** Opening RECORDS FOR PROCESSING block **

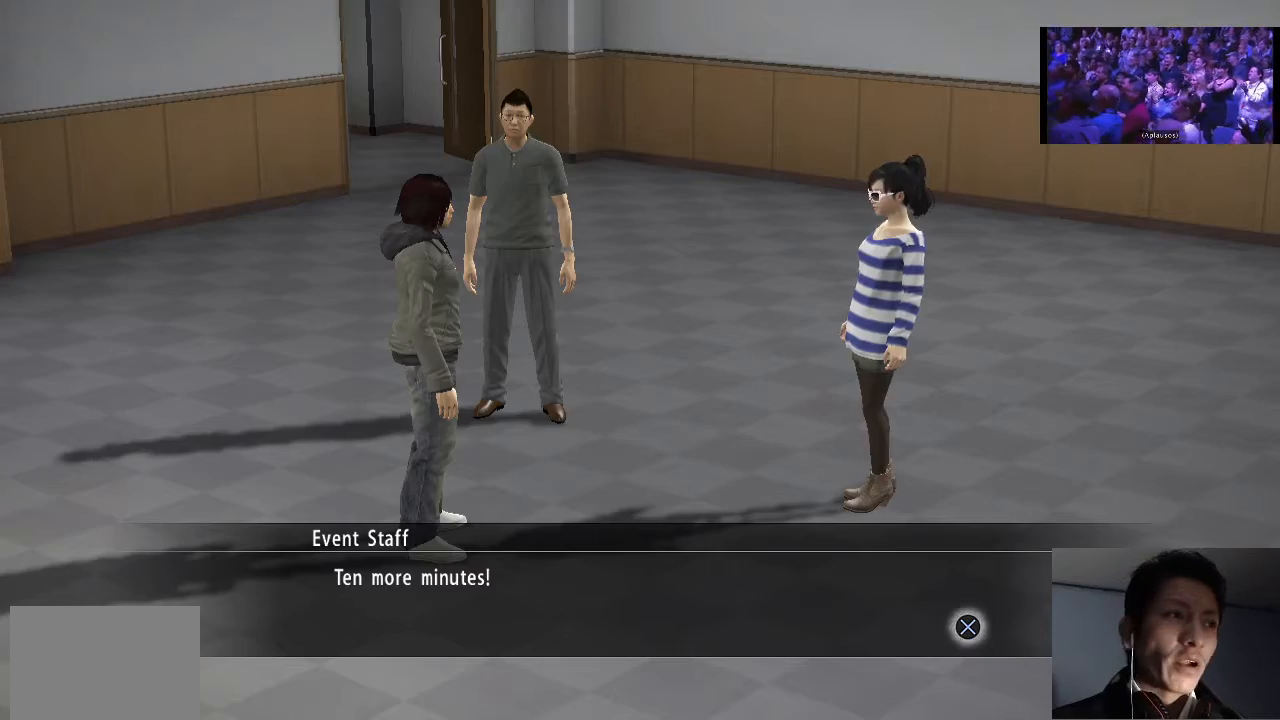
{"buttons": ["CROSS"], "left_stick": "center", "right_stick": "center", "events": [[67, "CROSS", "up"], [167, "CROSS", "down"], [233, "CROSS", "up"], [300, "CROSS", "down"], [367, "CROSS", "up"], [467, "CROSS", "down"]]}
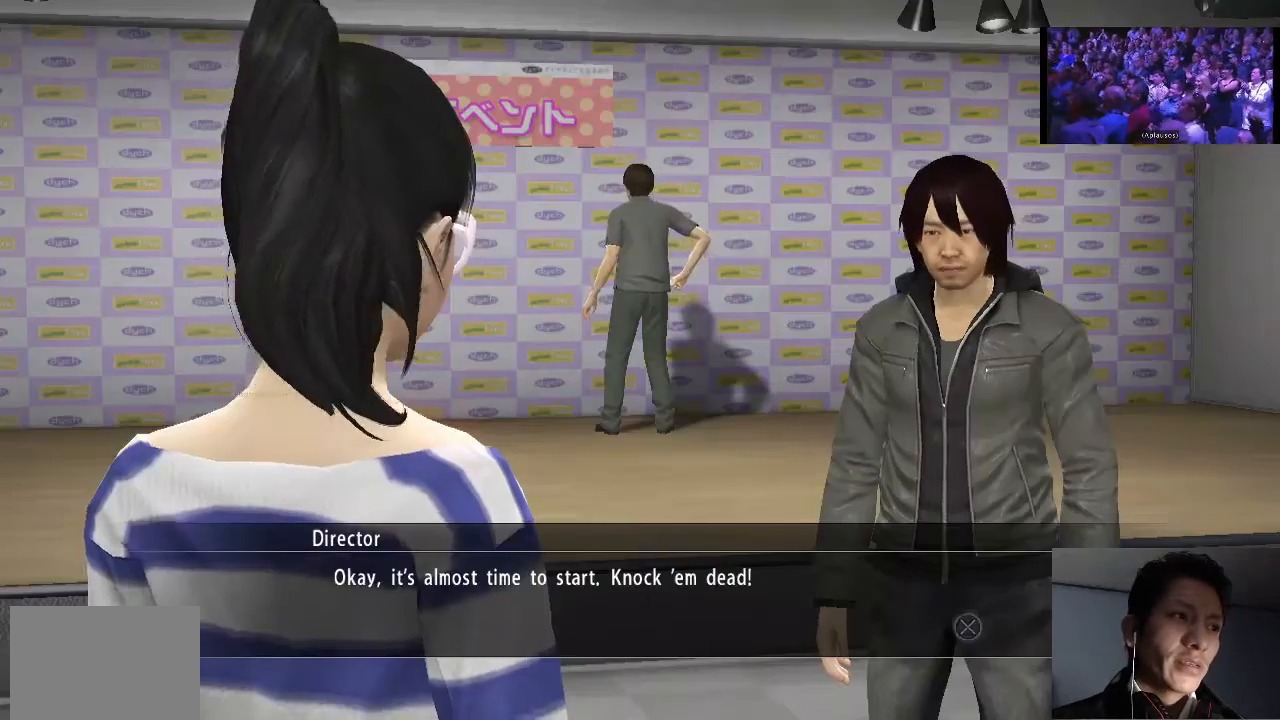
{"buttons": [], "left_stick": "center", "right_stick": "center", "events": [[33, "CROSS", "up"], [133, "CROSS", "down"], [233, "CROSS", "up"], [300, "CROSS", "down"], [367, "CROSS", "up"], [433, "CROSS", "down"], [500, "CROSS", "up"]]}
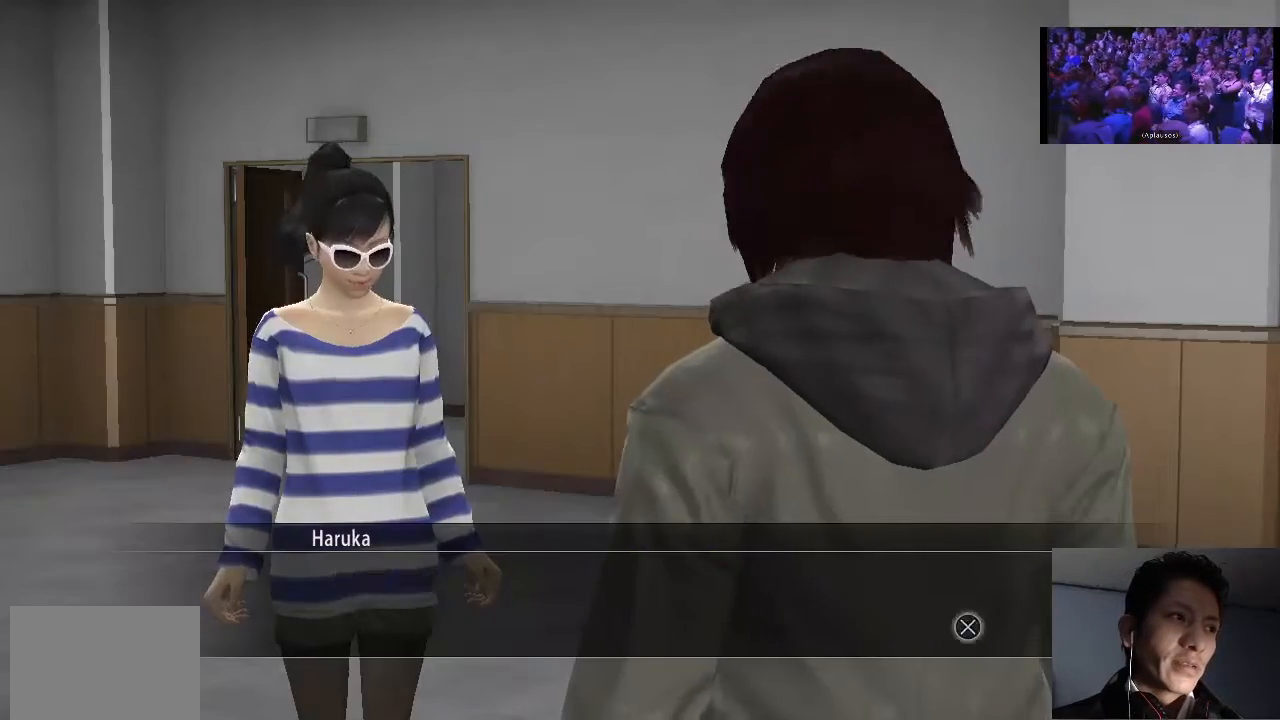
{"buttons": [], "left_stick": "center", "right_stick": "center", "events": [[100, "CROSS", "down"], [167, "CROSS", "up"], [267, "CROSS", "down"], [333, "CROSS", "up"], [433, "CROSS", "down"], [500, "CROSS", "up"]]}
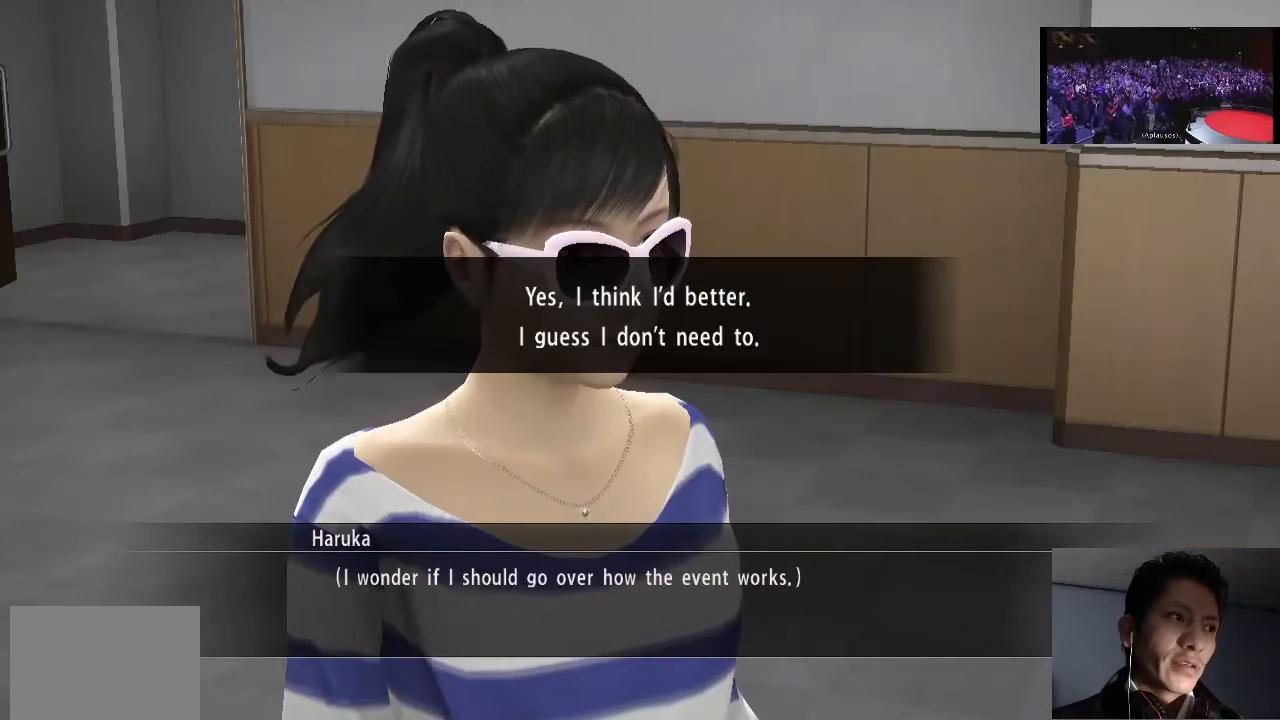
{"buttons": [], "left_stick": "center", "right_stick": "center", "events": [[100, "CROSS", "down"], [167, "CROSS", "up"], [267, "CROSS", "down"], [333, "CROSS", "up"]]}
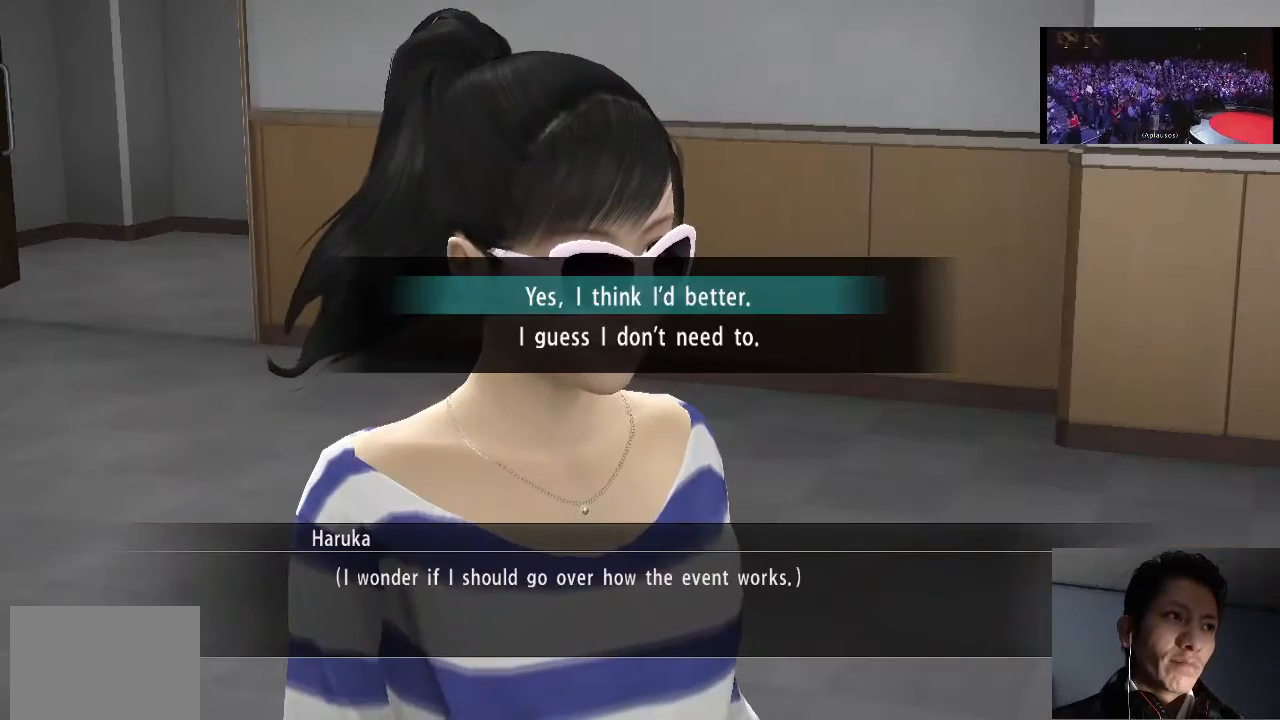
{"buttons": [], "left_stick": "center", "right_stick": "center", "events": [[367, "DPAD_DOWN", "down"], [500, "DPAD_DOWN", "up"]]}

** Closing RECORDS FOR PROCESSING block **

Once the pictures are removed, return the entries exactly as they stand.

* **ANSWER FOR THIS EXERCISE**
{"buttons": ["CROSS"], "left_stick": "center", "right_stick": "center", "events": [[67, "CROSS", "up"], [167, "CROSS", "down"], [233, "CROSS", "up"], [300, "CROSS", "down"], [367, "CROSS", "up"], [467, "CROSS", "down"]]}
{"buttons": [], "left_stick": "center", "right_stick": "center", "events": [[33, "CROSS", "up"], [133, "CROSS", "down"], [233, "CROSS", "up"], [300, "CROSS", "down"], [367, "CROSS", "up"], [433, "CROSS", "down"], [500, "CROSS", "up"]]}
{"buttons": [], "left_stick": "center", "right_stick": "center", "events": [[100, "CROSS", "down"], [167, "CROSS", "up"], [267, "CROSS", "down"], [333, "CROSS", "up"], [433, "CROSS", "down"], [500, "CROSS", "up"]]}
{"buttons": [], "left_stick": "center", "right_stick": "center", "events": [[100, "CROSS", "down"], [167, "CROSS", "up"], [267, "CROSS", "down"], [333, "CROSS", "up"]]}
{"buttons": [], "left_stick": "center", "right_stick": "center", "events": [[367, "DPAD_DOWN", "down"], [500, "DPAD_DOWN", "up"]]}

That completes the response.